While the plaintiffs’ bar has been filing lawsuits for over two decades over alleged health and environmental consequences associated with PFAS, as of late the types of plaintiffs and defendants, as well as the types of claims, have multiplied and evolved. Many recent PFAS plaintiffs have filed their class actions against consumer product manufacturers under consumer fraud statutes and other misrepresentation theories. Most of these PFAS class actions have not yet advanced to the class certification stage. Class certification theories remain a work in progress for plaintiffs, as most PFAS class actions to date have involved settlements and motions to dismiss.
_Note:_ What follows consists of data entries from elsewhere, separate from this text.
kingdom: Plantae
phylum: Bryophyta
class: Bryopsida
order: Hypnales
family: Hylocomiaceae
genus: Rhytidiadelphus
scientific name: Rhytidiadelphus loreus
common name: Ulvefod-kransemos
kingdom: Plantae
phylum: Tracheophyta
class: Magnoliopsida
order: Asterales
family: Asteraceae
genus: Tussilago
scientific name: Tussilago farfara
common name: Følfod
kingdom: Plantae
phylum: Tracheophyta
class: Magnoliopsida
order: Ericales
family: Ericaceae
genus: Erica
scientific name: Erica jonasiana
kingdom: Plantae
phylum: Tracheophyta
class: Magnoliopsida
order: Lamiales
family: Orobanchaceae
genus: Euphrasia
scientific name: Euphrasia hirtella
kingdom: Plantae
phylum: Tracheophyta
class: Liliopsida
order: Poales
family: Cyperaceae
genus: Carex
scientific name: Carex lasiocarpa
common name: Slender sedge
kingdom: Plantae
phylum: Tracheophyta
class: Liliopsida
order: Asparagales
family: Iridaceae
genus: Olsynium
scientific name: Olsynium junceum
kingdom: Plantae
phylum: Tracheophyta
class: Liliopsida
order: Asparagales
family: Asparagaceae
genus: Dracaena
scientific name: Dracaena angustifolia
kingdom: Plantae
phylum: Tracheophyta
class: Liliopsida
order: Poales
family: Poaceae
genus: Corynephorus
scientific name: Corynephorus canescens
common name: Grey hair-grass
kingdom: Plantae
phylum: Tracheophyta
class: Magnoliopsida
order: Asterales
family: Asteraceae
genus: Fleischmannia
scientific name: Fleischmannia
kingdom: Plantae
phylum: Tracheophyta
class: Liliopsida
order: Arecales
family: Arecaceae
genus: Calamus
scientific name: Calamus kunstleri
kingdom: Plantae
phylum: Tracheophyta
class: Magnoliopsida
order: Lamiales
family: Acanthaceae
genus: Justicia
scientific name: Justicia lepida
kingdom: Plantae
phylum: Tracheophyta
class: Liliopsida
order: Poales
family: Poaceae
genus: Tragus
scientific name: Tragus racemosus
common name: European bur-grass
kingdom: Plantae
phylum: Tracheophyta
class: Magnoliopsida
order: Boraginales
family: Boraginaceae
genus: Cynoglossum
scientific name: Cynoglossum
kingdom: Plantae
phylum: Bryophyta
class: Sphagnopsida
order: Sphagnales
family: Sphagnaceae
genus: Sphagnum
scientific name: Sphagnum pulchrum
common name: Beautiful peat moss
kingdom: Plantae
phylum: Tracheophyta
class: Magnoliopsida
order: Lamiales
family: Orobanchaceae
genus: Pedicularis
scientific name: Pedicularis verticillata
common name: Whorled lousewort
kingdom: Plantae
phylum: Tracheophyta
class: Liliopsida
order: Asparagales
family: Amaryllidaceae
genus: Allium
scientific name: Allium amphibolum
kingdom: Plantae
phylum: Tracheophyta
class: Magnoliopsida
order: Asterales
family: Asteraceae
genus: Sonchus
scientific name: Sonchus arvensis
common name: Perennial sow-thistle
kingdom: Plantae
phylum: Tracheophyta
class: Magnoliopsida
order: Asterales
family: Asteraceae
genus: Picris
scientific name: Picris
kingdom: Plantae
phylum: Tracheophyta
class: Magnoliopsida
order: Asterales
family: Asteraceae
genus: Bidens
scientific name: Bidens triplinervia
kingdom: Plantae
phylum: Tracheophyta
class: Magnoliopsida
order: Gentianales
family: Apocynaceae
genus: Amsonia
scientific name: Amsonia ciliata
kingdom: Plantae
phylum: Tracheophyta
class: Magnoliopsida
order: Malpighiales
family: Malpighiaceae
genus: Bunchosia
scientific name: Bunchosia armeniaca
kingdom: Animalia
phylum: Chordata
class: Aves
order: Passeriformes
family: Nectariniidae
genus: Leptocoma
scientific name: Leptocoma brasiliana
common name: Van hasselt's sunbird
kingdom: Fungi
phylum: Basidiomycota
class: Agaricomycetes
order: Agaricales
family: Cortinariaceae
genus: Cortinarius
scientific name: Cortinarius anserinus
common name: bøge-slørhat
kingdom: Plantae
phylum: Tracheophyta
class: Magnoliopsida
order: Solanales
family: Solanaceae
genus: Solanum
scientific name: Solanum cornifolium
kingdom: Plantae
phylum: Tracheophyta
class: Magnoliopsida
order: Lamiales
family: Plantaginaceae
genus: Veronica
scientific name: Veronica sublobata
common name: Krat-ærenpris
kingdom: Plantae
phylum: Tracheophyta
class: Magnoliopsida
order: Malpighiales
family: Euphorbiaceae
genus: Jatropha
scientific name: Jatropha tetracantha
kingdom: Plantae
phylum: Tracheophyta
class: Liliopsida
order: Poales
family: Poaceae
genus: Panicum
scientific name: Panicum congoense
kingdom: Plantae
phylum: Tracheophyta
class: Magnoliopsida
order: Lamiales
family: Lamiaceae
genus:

In 2024, we saw numerous rulings on motions to dismiss, with the plausibility of plaintiffs’ claims often turning on the nature of defendants’ alleged misrepresentations, specificity and content of plaintiffs’ allegations regarding the nature of the testing they performed on the alleged products, temporal proximity of purchases to testing, and test results. Rulings in this area of the law have been numerous and mixed. Compare, e.g., Lowe, et al. v. Edgewell Personal Care Co., 2024 U.S. Dist. LEXIS 7238(N.D. Cal. Jan. 12, 2024) (dismissing PFAS class action because plaintiffs’ allegations regarding their independent testing for presence of PFAS in consumer product lacked specificity); Bounthon, et al. v. Procter & Gamble Co., 2024 WL 4495501, at *2-3, 7-10 (N.D. Cal. Oct. 15, 2024) (dismissing PFAS class action, finding the alleged reliability of plaintiffs’ total organic flourine analysis refuted by plaintiffs’ own allegations and finding implausible plaintiffs’ allegations that 30 parts per million of PFA are harmful); Onaka, et al. v. Shiseido Americas Corp., 2024 WL 1177976, at *3 (S.D.N.Y. Mar. 19, 2024) (dismissing PFAS class action because plaintiffs failed to allege their testing was near in time to their purchases); with Winans, et al. v. Ornua Foods Inc., 2024 WL 1741079, at *5 (E.D.N.Y. Apr. 23, 2024) (finding that whether FDA regulations exempting insignificant levels of incidental food additives from disclosure preempted consumer’s omission-based claims regarding PFAS was question of fact not amenable to motion to dismiss), Hicks, et al. v. L’Oreal U.S.A., Inc., 2024 WL 4252498, at *11 (S.D.N.Y. Sept. 19, 2024) (denying in part and granting in part motion to dismiss and finding plaintiffs’ alleged testing sufficient to “allow for the plausible inference at this stage that there was a pervasive PFAS presence in the Products”).
Given the settlement numbers to date, companies can expect PFAS to generate more filings in the coming year as plaintiffs seek a share of the PFAS treasure chest and their targets, in turn, seek to pass costs down the chain.